Saved data entries
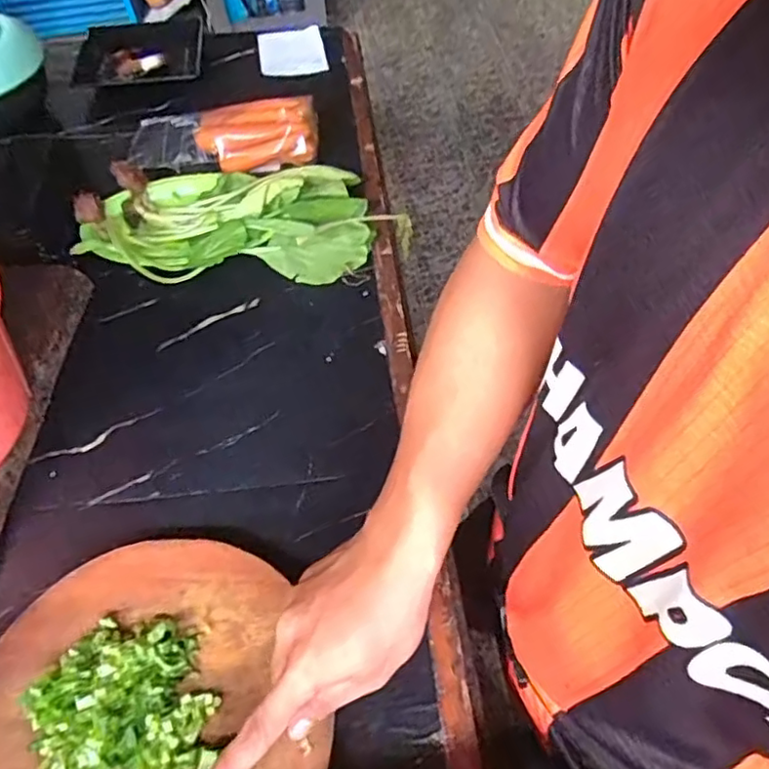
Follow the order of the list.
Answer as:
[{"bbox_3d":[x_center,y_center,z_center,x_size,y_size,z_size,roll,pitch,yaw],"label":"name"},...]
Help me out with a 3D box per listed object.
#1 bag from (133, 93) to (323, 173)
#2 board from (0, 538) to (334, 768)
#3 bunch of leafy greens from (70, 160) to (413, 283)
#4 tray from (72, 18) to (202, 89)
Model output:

» **Exercise prompt**
If a line of the data above contains "from", copy it out.

» **Expected answer**
#1 bag from (133, 93) to (323, 173)
#2 board from (0, 538) to (334, 768)
#3 bunch of leafy greens from (70, 160) to (413, 283)
#4 tray from (72, 18) to (202, 89)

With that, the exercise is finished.